Fig. 2 Nitrogen adsorption (open symbols) and desorption (solid symbols) isotherms of (a) B-Ph-ae-n, (b) F@B-Ph-ae-n, and (c) CoF@B-Ph-ae-n measured at 77 K. Pore size distribution curves of (d) B-Ph-ae-1 and CoF@B-Ph-ae-1, (e) B-Ph-ae-2 and CoF@B-Ph-ae-2, and (f) B-Ph-ae-3 and CoF@B-Ph-ae-3 as calculated by NL-DFT.

Given that the Lewis-acid boron center in tridurylborane has a highly selective and strong binding capacity for F⁻,²² we consider that the as-prepared neutral porous polymers can be readily converted into corresponding anionic porous polymers, as shown in Scheme 1. Thus, the neutral polymers B-Ph-ae-n (n = 1, 2, and 3) were suspended in the THF solution of tetrabutylammonium fluoride (Bu₄NF), and stirred at room temperature for 2 days to afford the anionic porous polymers F@B-Ph-ae-n (n = 1, 2, and 3), respectively.

Dataset extract:
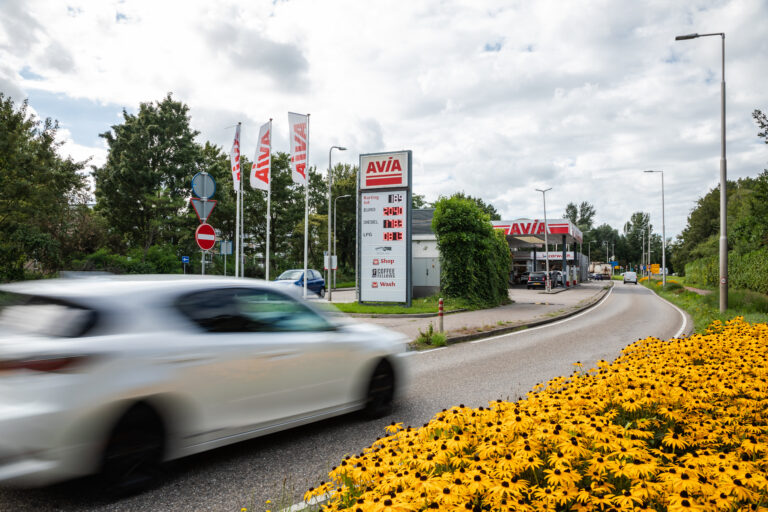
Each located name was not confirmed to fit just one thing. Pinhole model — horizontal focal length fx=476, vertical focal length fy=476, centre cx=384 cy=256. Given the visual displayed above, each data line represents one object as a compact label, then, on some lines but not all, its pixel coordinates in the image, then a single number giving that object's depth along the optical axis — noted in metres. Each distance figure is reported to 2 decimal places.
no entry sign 10.00
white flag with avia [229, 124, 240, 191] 19.92
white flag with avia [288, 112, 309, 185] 19.77
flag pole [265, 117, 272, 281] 20.10
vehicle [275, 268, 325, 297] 24.70
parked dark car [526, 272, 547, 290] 41.22
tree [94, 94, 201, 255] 37.16
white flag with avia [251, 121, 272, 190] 20.08
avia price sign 20.50
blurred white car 2.86
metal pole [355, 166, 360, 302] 21.24
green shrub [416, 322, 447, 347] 10.44
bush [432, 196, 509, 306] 21.86
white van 62.81
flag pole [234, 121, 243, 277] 19.94
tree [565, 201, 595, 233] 132.75
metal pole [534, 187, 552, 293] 36.27
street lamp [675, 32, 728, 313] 14.42
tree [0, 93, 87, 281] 15.91
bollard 11.43
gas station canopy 43.16
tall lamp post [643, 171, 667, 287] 38.09
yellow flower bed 2.04
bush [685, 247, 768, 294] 22.35
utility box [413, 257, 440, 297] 24.95
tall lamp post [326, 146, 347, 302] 25.43
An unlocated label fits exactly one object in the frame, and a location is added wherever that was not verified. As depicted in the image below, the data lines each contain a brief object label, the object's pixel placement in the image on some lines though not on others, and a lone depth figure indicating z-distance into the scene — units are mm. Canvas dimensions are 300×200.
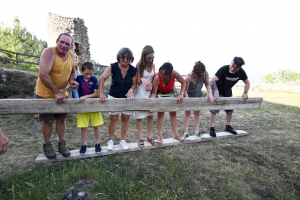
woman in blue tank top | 3186
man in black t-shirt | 4142
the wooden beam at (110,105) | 2740
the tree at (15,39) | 35681
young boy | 3213
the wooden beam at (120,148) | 3214
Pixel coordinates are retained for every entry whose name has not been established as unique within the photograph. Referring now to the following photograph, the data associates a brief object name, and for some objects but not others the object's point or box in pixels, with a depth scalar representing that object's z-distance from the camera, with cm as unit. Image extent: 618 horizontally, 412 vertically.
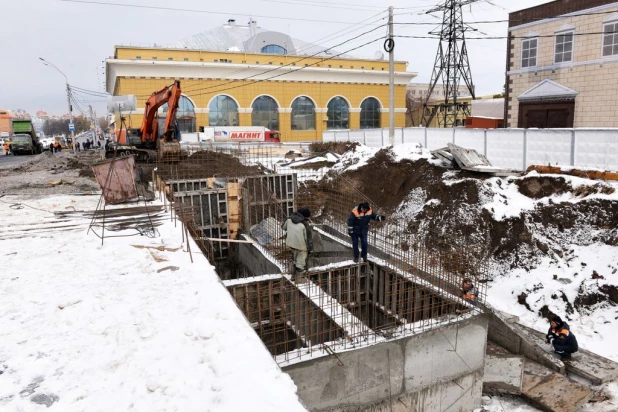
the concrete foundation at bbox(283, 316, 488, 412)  566
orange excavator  1681
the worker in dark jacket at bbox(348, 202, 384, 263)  794
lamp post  3665
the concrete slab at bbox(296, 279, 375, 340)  645
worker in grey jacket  765
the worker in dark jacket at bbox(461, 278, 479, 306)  730
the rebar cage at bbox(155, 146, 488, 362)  715
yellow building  3247
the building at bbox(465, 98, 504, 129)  3222
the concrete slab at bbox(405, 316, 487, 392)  636
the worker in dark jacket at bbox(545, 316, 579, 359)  742
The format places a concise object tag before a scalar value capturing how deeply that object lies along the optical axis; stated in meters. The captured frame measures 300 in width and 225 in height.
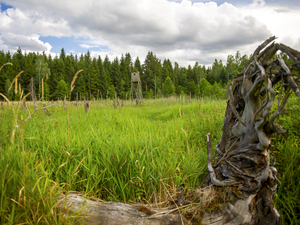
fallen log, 1.44
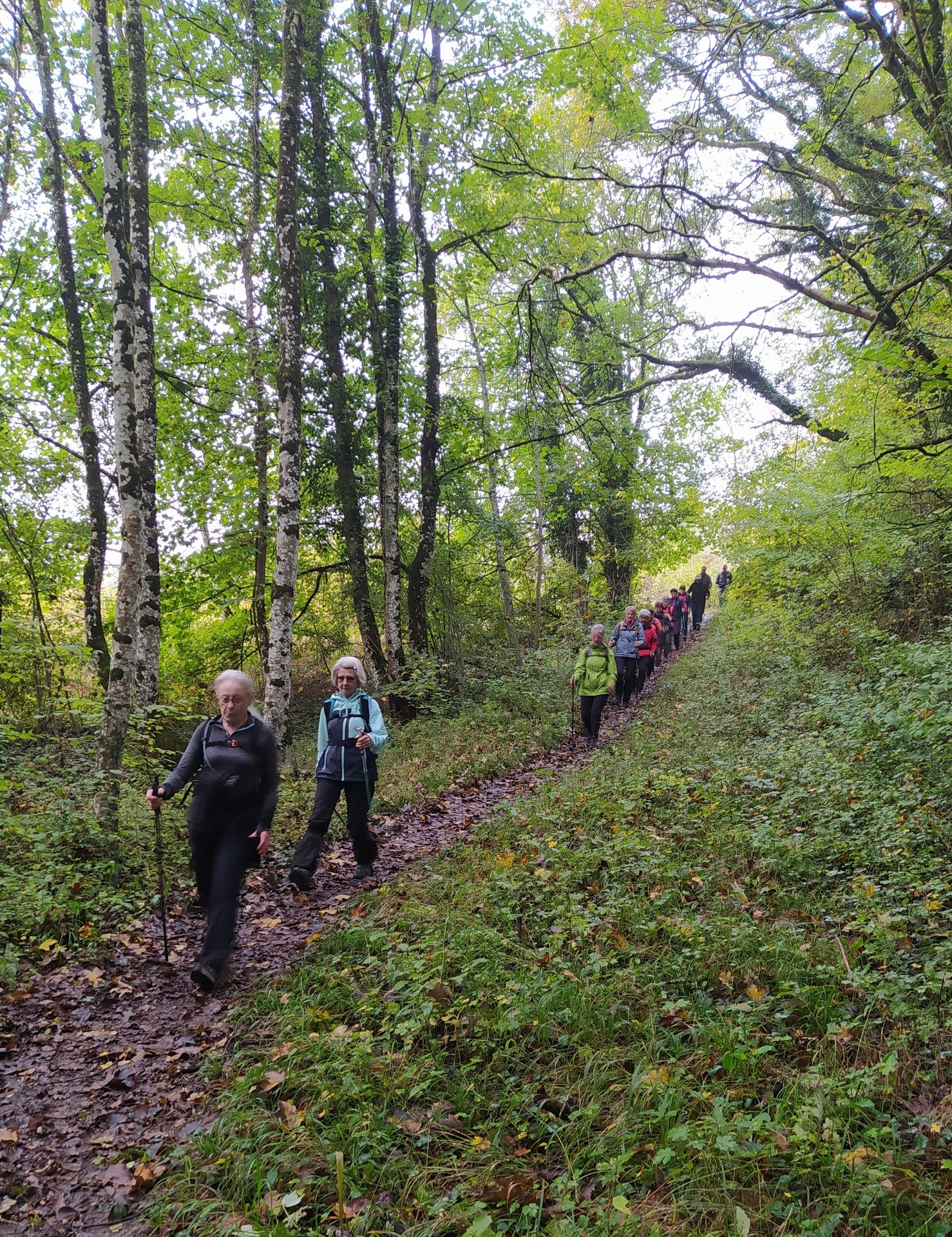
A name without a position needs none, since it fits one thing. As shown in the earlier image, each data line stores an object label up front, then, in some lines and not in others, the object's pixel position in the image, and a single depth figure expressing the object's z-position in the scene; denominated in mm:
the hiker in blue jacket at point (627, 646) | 14430
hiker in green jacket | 11242
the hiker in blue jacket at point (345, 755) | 6328
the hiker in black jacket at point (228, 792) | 4895
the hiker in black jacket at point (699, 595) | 28609
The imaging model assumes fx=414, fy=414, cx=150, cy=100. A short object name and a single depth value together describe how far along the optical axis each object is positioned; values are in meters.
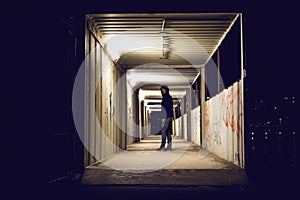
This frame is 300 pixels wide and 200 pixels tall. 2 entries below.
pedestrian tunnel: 9.09
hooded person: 14.03
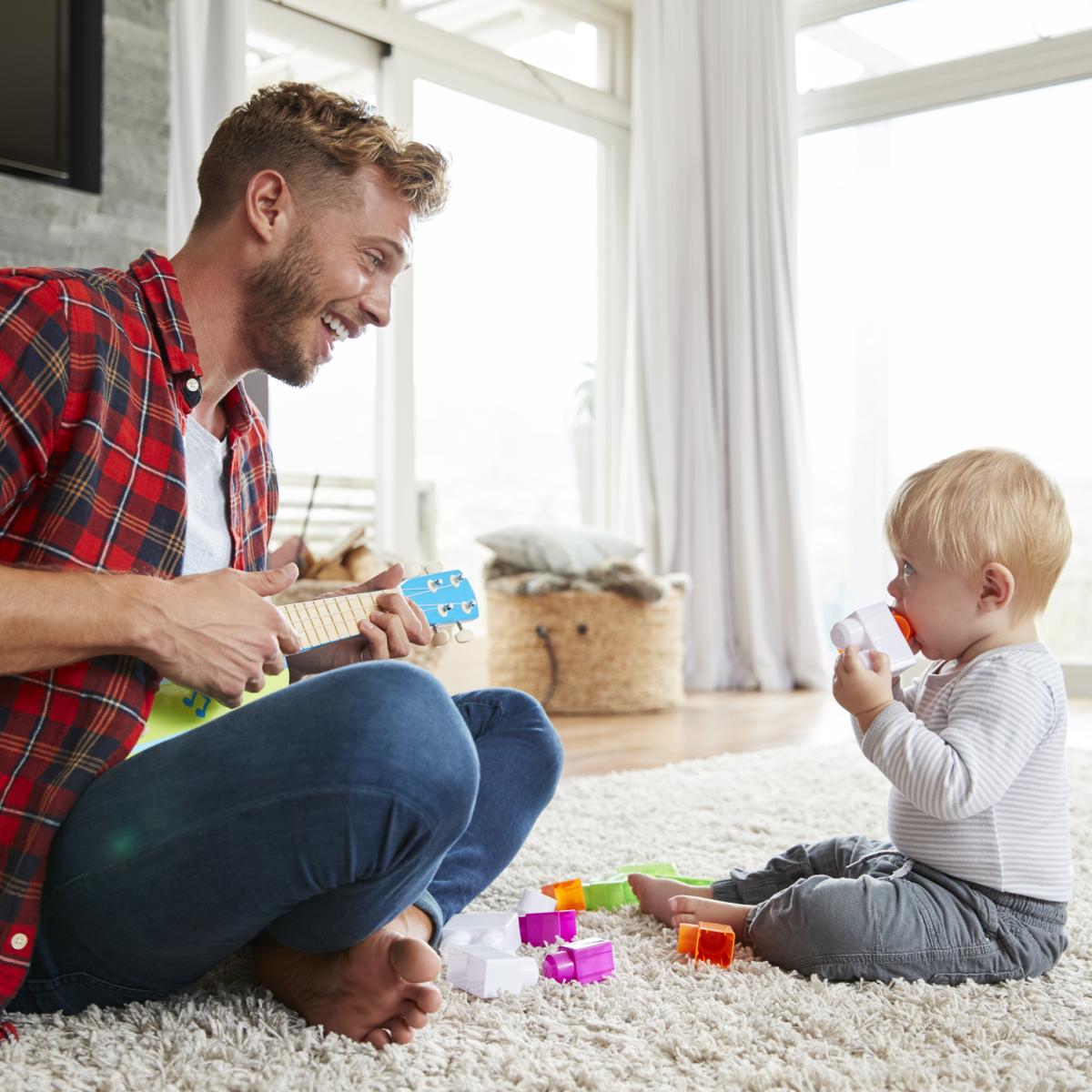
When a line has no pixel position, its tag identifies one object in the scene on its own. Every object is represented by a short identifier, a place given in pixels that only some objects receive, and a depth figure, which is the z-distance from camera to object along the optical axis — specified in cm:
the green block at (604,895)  153
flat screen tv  237
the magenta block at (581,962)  123
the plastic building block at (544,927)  138
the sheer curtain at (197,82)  280
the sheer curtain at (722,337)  421
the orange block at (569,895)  152
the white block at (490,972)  120
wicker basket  367
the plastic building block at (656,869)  161
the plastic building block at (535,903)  145
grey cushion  371
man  95
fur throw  364
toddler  120
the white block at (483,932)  131
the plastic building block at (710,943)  130
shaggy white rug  99
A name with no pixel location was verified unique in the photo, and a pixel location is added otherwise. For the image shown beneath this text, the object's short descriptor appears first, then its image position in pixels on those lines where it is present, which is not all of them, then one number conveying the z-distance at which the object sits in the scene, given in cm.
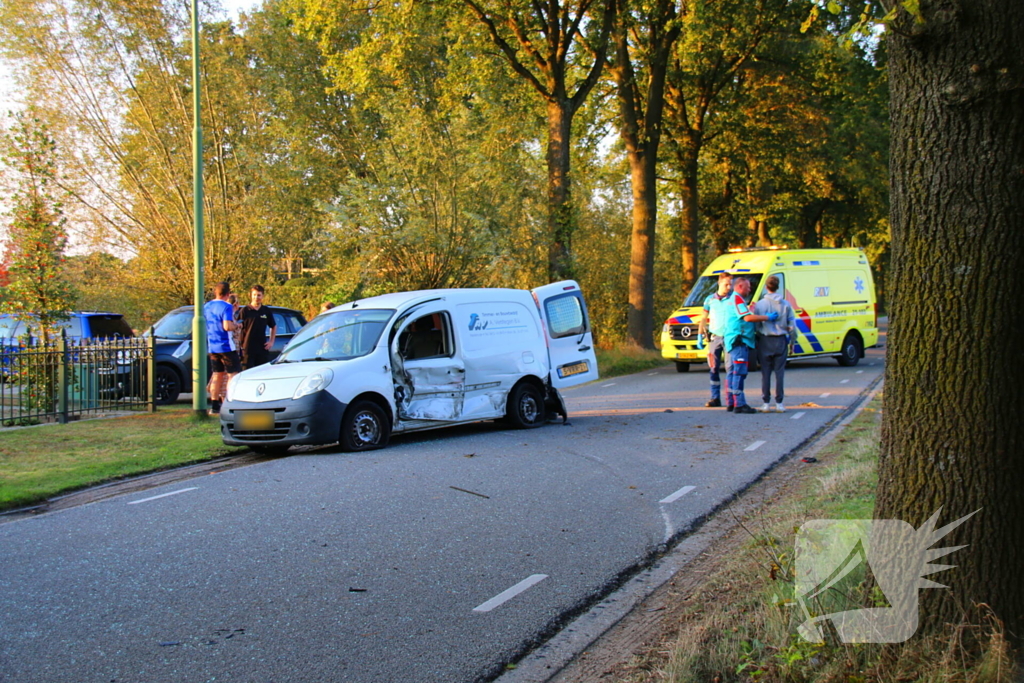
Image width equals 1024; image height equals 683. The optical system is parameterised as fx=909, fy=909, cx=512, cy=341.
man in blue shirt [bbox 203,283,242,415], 1298
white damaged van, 962
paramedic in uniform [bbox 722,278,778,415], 1256
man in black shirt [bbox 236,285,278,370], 1342
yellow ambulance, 2016
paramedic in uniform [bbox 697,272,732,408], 1296
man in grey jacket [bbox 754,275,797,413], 1283
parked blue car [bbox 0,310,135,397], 1277
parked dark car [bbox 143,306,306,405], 1534
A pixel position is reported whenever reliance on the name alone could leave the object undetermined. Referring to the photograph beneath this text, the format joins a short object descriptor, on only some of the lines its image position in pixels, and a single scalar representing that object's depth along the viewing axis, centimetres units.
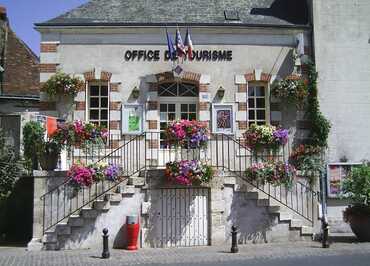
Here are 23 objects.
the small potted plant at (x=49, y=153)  1216
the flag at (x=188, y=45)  1405
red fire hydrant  1165
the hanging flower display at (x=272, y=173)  1249
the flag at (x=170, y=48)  1397
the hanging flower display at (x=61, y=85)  1383
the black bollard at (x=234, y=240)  1109
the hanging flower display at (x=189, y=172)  1179
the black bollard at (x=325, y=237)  1145
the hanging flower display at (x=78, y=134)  1226
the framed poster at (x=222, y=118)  1436
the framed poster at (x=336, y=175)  1415
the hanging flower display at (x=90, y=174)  1200
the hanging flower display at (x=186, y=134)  1212
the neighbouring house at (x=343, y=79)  1448
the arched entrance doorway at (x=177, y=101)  1462
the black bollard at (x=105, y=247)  1064
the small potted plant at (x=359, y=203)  1219
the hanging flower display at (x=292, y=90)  1410
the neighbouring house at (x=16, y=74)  1912
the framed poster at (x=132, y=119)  1422
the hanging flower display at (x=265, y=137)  1319
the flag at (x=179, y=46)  1391
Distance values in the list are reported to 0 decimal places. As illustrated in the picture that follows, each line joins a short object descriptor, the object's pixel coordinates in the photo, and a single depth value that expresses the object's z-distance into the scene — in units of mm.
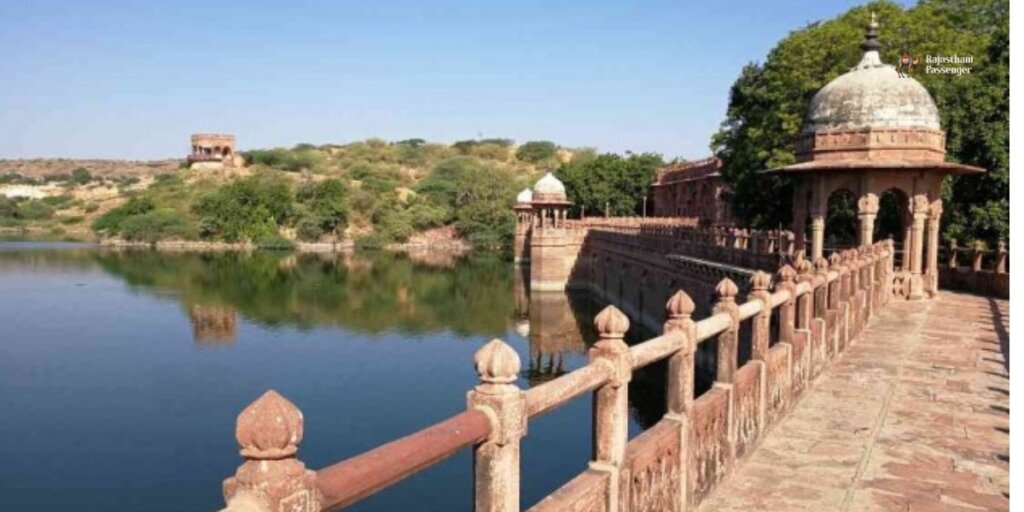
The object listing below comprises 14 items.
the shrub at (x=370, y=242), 68125
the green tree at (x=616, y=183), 56969
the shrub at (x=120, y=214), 68938
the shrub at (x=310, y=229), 67000
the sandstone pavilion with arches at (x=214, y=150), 90875
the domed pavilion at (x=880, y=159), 16562
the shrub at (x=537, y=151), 109750
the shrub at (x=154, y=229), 66312
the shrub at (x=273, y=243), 65688
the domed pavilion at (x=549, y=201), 45375
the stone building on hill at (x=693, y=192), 41000
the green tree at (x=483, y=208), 65125
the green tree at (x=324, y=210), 67188
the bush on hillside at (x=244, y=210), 66312
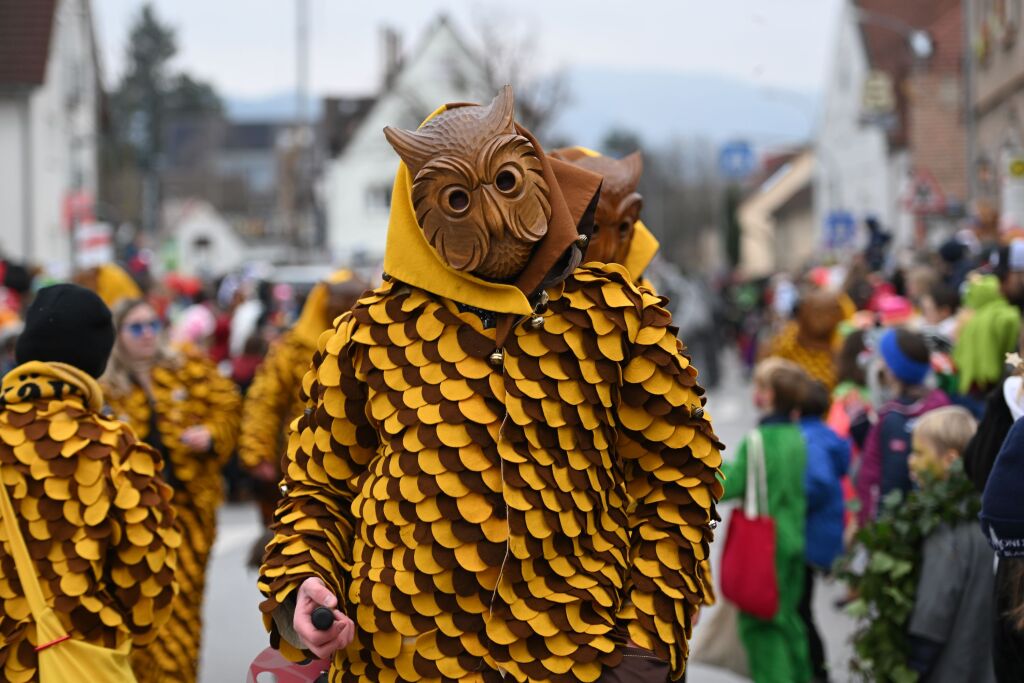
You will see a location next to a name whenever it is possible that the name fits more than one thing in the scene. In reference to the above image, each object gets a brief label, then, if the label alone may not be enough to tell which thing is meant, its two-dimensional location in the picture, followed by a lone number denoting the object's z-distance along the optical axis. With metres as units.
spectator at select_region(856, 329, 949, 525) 13.68
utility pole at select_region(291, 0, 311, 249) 78.08
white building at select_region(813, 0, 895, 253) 87.37
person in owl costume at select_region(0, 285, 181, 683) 8.44
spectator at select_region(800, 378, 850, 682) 14.27
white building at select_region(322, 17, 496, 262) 114.25
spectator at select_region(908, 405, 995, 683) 10.45
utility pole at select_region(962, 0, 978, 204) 44.72
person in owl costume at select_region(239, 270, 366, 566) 15.37
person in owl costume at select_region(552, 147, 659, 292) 9.96
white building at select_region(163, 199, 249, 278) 154.00
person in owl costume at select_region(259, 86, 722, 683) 6.66
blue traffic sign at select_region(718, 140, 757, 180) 71.31
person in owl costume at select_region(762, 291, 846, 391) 22.02
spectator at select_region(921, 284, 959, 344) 18.23
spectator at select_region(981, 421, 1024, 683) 7.56
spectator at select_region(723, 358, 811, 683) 13.64
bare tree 74.75
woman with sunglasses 12.10
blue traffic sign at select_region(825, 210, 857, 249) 56.69
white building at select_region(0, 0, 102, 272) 62.62
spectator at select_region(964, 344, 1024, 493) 9.08
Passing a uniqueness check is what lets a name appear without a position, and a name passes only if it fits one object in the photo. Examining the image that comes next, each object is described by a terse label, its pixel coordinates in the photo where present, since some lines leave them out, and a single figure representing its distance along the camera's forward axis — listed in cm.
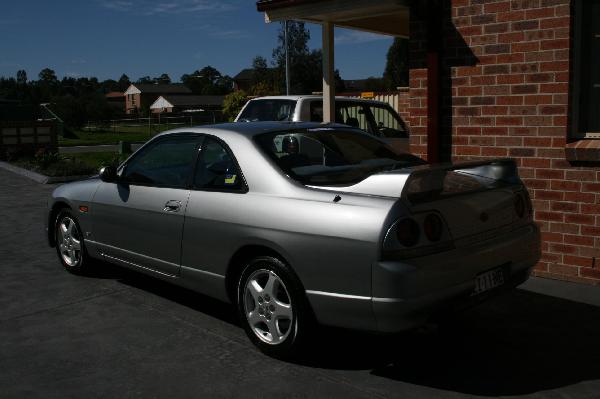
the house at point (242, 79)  14442
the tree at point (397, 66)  8262
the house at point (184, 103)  11312
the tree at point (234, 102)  3584
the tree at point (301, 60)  8980
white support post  859
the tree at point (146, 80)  18490
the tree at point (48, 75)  17475
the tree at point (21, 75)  19125
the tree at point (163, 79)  19292
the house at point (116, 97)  16488
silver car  381
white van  1057
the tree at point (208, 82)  14325
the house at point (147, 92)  13775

Exercise brief: Transcribe, character for character, the portion of the porous-polymer excerpt starting with "Fig. 2 Nitrogen" and going on through "calculated by NL-DFT.".

Task answer:
Fig. 2 Nitrogen adsorption (open symbols) and desorption (solid symbols) isotherms of (a) B-Ph-ae-n, (b) F@B-Ph-ae-n, and (c) CoF@B-Ph-ae-n measured at 77 K. Pore size distribution curves of (d) B-Ph-ae-1 and CoF@B-Ph-ae-1, (e) B-Ph-ae-2 and CoF@B-Ph-ae-2, and (f) B-Ph-ae-3 and CoF@B-Ph-ae-3 as calculated by NL-DFT.